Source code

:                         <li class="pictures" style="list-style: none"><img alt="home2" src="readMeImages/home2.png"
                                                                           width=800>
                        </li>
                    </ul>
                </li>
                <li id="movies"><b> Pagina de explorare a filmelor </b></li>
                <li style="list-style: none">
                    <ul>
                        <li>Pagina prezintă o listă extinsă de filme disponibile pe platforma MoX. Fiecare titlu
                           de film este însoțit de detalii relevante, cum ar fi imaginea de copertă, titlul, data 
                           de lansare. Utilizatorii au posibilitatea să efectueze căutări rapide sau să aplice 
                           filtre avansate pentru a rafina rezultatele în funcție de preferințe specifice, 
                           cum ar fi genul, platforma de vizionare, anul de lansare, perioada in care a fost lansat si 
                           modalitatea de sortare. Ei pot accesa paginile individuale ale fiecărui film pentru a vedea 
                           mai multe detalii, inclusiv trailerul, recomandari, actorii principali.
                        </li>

■ **Exercise brief**:
Update these lines by replacing "width=800" with "width=600", and leave everything else unchanged.

■ **Answer to this exercise**:
Source code

:                         <li class="pictures" style="list-style: none"><img alt="home2" src="readMeImages/home2.png"
                                                                           width=600>
                        </li>
                    </ul>
                </li>
                <li id="movies"><b> Pagina de explorare a filmelor </b></li>
                <li style="list-style: none">
                    <ul>
                        <li>Pagina prezintă o listă extinsă de filme disponibile pe platforma MoX. Fiecare titlu
                           de film este însoțit de detalii relevante, cum ar fi imaginea de copertă, titlul, data 
                           de lansare. Utilizatorii au posibilitatea să efectueze căutări rapide sau să aplice 
                           filtre avansate pentru a rafina rezultatele în funcție de preferințe specifice, 
                           cum ar fi genul, platforma de vizionare, anul de lansare, perioada in care a fost lansat si 
                           modalitatea de sortare. Ei pot accesa paginile individuale ale fiecărui film pentru a vedea 
                           mai multe detalii, inclusiv trailerul, recomandari, actorii principali.
                        </li>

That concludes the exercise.